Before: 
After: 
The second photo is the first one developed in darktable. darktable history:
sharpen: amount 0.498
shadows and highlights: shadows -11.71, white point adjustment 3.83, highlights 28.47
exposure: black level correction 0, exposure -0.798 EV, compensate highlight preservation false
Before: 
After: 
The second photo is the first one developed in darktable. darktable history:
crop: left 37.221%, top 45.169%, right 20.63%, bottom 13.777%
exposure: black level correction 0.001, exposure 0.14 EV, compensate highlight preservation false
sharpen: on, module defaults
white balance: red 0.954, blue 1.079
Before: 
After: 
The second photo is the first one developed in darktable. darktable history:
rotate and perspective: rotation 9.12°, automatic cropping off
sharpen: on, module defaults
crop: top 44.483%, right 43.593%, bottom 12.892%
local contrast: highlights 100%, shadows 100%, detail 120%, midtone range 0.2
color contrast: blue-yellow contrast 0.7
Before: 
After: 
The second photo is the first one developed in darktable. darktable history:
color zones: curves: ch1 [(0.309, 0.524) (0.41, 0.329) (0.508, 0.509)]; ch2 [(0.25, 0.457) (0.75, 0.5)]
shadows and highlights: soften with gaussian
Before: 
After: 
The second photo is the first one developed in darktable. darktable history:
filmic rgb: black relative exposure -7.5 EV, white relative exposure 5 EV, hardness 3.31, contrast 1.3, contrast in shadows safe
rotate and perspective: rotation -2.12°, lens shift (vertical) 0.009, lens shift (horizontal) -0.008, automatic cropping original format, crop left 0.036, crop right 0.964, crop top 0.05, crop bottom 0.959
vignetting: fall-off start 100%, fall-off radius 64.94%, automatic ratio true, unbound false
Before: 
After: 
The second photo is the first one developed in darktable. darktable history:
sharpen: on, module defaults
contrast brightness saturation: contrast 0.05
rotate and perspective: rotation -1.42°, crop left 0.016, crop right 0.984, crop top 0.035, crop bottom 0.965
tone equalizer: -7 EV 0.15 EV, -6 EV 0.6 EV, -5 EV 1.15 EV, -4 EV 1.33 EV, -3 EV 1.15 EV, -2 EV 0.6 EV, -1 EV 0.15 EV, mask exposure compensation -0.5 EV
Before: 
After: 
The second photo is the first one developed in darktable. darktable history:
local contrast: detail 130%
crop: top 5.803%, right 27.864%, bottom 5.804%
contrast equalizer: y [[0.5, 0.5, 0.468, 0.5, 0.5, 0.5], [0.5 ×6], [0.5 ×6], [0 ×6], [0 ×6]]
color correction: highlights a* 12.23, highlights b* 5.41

◇ ◇ ◇ ◇ ◇ ◇ ◇

_What the task asks_
Lay out the lines above, from the start of the material through the line containing "exposure: black level correction 0, exposure", both ends included, as a JSON list of strings with one string per line and any blank lines omitted.

_Answer to this exercise_
[
  "Before: ",
  "After: ",
  "The second photo is the first one developed in darktable. darktable history:",
  "sharpen: amount 0.498",
  "shadows and highlights: shadows -11.71, white point adjustment 3.83, highlights 28.47",
  "exposure: black level correction 0, exposure -0.798 EV, compensate highlight preservation false"
]